Manzambi estreou-se na seleção principal da Suíça no passado junho e assinalou a sua segunda internacionalização com um golo e uma assistência numa goleada por 4-0 aos Estados Unidos. Desde então tornou-se uma presença habitual na equipa, participando em todos os 13 jogos internacionais seguintes. Após o apito final, refletiu sobre a importância do momento: “É provavelmente o melhor momento da minha carreira até agora. Sabíamos porque não tínhamos começado bem e tínhamos de ser pacientes, mas somos uma boa equipa e acho que mostrámos isso.”

Curiosamente, o percurso de Manzambi até ao futebol profissional esteve longe de ser convencional — cresceu a sonhar ser guarda-redes e a idolatrar Manuel Neuer. Numa entrevista ao Blick, revelou: “O jogador da seleção suíça que admirava quando era mais novo? Yann Sommer. Sabia que vos ia surpreender, mas quando era pequeno queria ser guarda-redes. Mas o meu pai e o meu irmão não concordaram.”

Os elogios de Yakin e o caminho para os oitavos de final

O selecionador da Suíça, Murat Yakin, foi pródigo em elogios ao jovem avançado, destacando tanto a sua personalidade como a sua versatilidade tática. “Johan é simplesmente uma pessoa muito feliz com tantas qualidades futebolísticas”, afirmou Yakin. “É um rapaz que aprendeu a jogar futebol na rua. Damos-lhe muita liberdade — pode criar pressão, driblar, trabalhar o remate, marcar golos. Foi muito importante para nós como suplente no passado e estamos muito felizes por o ter na equipa. Colocou muita pressão no adversário. É um jogador que nos pode surpreender. Surpreende-nos a nós tanto quanto ao adversário. Pode aparecer pelo centro ou pelos flancos.”

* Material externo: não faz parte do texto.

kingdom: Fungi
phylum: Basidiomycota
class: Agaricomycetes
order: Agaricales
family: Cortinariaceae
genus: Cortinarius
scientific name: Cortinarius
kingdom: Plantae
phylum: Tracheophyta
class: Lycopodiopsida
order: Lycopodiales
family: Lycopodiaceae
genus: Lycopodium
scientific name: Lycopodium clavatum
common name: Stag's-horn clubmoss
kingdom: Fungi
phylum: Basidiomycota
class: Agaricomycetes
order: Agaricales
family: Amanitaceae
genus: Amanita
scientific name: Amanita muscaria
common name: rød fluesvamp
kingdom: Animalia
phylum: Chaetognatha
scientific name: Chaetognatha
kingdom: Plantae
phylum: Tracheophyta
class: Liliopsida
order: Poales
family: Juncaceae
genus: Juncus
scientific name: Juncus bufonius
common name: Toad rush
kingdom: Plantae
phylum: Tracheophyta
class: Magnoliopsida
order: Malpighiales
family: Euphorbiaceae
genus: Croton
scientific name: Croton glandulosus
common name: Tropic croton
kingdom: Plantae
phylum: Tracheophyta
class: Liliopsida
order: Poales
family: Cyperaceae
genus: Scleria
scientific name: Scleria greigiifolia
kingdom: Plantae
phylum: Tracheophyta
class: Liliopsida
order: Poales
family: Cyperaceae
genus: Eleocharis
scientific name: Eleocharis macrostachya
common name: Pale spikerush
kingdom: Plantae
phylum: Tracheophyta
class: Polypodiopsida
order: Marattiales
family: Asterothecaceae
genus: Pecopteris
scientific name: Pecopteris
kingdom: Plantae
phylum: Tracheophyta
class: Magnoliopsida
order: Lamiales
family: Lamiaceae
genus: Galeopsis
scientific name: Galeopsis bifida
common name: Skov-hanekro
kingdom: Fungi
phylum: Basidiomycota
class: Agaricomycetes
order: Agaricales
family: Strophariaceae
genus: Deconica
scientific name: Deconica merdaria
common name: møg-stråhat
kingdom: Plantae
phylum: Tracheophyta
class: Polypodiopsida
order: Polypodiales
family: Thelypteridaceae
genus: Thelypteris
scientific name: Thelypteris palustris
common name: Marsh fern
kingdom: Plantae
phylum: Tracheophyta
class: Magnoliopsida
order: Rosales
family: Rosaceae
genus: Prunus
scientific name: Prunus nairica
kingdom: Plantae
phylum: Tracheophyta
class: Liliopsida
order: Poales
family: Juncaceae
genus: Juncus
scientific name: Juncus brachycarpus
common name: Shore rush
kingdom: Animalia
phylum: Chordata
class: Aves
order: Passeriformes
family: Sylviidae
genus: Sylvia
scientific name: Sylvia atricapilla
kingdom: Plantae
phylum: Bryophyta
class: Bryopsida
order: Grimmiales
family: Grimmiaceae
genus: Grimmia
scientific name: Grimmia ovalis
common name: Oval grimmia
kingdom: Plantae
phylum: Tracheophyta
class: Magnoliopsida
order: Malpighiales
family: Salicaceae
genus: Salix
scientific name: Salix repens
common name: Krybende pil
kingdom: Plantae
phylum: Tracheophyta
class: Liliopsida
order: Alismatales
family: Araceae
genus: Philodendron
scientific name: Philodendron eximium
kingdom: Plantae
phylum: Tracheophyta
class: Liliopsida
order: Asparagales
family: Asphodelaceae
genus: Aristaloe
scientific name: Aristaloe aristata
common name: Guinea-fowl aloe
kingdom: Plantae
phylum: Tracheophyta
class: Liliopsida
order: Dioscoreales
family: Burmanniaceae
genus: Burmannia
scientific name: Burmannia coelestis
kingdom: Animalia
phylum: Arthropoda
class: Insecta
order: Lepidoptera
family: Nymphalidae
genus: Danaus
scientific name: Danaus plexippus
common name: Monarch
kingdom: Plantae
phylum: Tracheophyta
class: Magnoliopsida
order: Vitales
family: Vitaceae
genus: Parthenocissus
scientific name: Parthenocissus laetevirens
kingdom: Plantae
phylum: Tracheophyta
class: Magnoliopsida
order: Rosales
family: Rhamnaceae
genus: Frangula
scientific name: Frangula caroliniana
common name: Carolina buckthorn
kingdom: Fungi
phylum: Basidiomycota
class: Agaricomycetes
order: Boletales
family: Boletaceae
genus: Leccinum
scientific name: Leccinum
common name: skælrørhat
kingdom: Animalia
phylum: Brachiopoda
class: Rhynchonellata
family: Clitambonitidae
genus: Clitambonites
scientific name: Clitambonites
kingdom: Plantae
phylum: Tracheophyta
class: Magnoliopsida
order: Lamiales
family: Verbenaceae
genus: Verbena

Na sequência deste resultado, a Suíça lidera o Grupo B com quatro pontos, enquanto a Bósnia-Herzegovina se encontra no último lugar da tabela com apenas um ponto e uma diferença de golos de menos três. Os suíços encerrarão a fase de grupos frente aos co-anfitriões do torneio, o Canadá, em Vancouver, na quarta-feira, 24 de junho (20:00 BST), enquanto a Bósnia defronta o Qatar em Seattle à mesma hora.